* **Data extracted from a collection**:
<<<<
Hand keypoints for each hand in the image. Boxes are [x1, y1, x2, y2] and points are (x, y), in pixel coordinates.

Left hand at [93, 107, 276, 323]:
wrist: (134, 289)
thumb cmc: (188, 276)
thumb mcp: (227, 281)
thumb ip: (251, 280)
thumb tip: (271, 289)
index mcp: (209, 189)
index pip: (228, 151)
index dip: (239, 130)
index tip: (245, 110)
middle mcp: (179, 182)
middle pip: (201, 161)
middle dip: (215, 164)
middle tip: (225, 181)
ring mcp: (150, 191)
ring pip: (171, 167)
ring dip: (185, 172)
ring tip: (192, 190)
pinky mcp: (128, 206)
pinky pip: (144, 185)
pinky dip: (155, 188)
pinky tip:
>>>>
* **Exercise details**: Your answer must be the line that contains "index dip: (239, 130)" and every line after it to the end of the records, reproduced exactly.

* **Task response**:
index dip: (239, 130)
index tip: (245, 110)
middle mcp: (179, 182)
middle pip: (201, 161)
middle dip: (215, 164)
middle tip: (225, 181)
ring mcp: (150, 191)
ring pip: (171, 167)
ring dip: (185, 172)
ring tip: (192, 190)
pinky mcp: (128, 206)
pinky pip: (144, 185)
pinky dip: (155, 188)
pinky tip:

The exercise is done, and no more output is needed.